Il quadro giurisprudenziale sopra richiamato chiarisce che, nel licenziamento individuale per giustificato motivo oggettivo, allorché si tratti di accertare la correttezza dell'applicazione dei criteri di scelta, l'ambito della verifica giudiziale è diverso a seconda che vi sia la soppressione di una specifica posizione lavorativa, ovvero una questione di scelta fra più lavoratori occupati in posizione di piena fungibilità nella medesima.

Nel primo caso, non occorre un verifica circa il rispetto dei principi di correttezza e buona fede, cadendo la scelta imprenditoriale su un'unica posizione lavorativa, occupata da un singolo lavoratore; nel secondo caso, viceversa, tale verifica è necessaria e, a tal fine, utile parametro è costituito dai criteri forniti dall'art. 5, Legge n. 223/1991, quali i carichi di famiglia e l'anzianità.

Sotto il diverso profilo dell'ambito territoriale di verifica dell'esistenza effettiva delle ragioni addotte e del nesso di causalità tra queste ultime e il/i lavoratori licenziati, il controllo sulla legittimità dell'individuazione della o delle posizioni lavorative da sopprimere è limitato alla sola sede interessata al riassetto organizzativo, indistintamente sia nel licenziamento individuale, sia nel licenziamento plurimo oggettivo.

In tali ipotesi, occorre precisare che la verifica del rispetto dei criteri di correttezza e buona fede si pone solo ove nella sede aziendale interessata vi sia una pluralità di lavoratori adibiti a mansioni fungibili.

Per quanto riguarda, invece, il repêchage, l'indagine dovrà essere, viceversa, compiuta sull'intero complesso aziendale.

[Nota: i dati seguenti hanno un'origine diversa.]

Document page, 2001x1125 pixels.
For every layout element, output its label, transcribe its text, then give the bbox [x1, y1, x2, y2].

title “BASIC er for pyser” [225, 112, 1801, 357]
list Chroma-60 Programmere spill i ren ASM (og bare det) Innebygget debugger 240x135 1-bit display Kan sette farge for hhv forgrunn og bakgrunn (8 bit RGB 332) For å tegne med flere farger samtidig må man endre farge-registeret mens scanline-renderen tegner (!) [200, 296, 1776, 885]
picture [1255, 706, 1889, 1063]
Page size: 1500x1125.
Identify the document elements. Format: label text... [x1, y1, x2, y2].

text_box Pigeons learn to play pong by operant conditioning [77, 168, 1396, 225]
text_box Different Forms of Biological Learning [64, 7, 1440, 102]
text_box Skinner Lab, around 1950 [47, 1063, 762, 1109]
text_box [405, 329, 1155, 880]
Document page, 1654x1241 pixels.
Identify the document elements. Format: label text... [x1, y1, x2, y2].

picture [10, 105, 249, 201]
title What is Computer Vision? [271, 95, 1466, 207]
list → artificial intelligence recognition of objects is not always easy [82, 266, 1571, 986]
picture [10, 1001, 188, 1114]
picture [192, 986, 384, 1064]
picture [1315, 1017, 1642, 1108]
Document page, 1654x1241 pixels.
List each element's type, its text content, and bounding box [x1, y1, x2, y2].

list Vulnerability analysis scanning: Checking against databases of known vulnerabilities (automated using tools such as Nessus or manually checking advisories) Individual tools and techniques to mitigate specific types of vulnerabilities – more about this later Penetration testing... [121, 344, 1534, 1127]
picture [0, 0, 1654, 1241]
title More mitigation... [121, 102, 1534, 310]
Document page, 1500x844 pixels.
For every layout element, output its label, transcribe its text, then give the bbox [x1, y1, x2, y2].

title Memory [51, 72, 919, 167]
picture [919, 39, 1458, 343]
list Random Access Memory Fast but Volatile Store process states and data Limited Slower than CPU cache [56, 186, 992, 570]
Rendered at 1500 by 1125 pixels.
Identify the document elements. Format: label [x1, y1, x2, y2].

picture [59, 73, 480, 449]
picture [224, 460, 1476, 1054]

Interessante è notare, infatti, come, ai fini del controllo circa la possibilità di riallocazione del lavoratore licenziato, l'ambito di verifica giudiziale raggiunge la massima estensione territoriale. Sotto questo profilo la S.C. ha, infatti, imposto a carico del datore un onere di prova di impossibilità di ricollocazione con riferimento a tutte le sedi aziendali, comprese quelle all'estero.

Nel licenziamento collettivo, viceversa, è la stessa legge che impone, per l'individuazione delle unità da licenziare, una comparazione tra i lavoratori occupati nell'intero complesso aziendale.

L'art. 5, comma 1, L. n. 223/1991, rubricato, appunto, "Criteri di scelta ed oneri per le imprese", dispone, infatti, che l'individuazione dei lavoratori da licenziare debba avvenire in relazione alle esigenze tecnico-produttive ed organizzative del complesso aziendale.

Il riferimento espresso al complesso aziendale, assente nella disciplina del licenziamento individuale, rafforza le ragioni del differente ambito territoriale di verifica evidenziato dalla giurisprudenza sopra richiamata per il licenziamento individuale.

Con riferimento alla seconda massima, la sentenza in commento affronta la spinosa questione della ripartizione dell'onere di allegazione e prova in ordine al cd. repêchage sotto il profilo della possibilità di adibizione a mansioni inferiori, per confermare l'orientamento espresso dalla S.C., sopra richiamato.

Il datore di lavoro ha, dunque, l'onere di allegare e poi dimostrare di avere preventivamente prospettato al lavoratore un impiego in mansioni inferiori, ove rientranti nel suo bagaglio professionale e che siano compatibili con l'assetto organizzativo aziendale.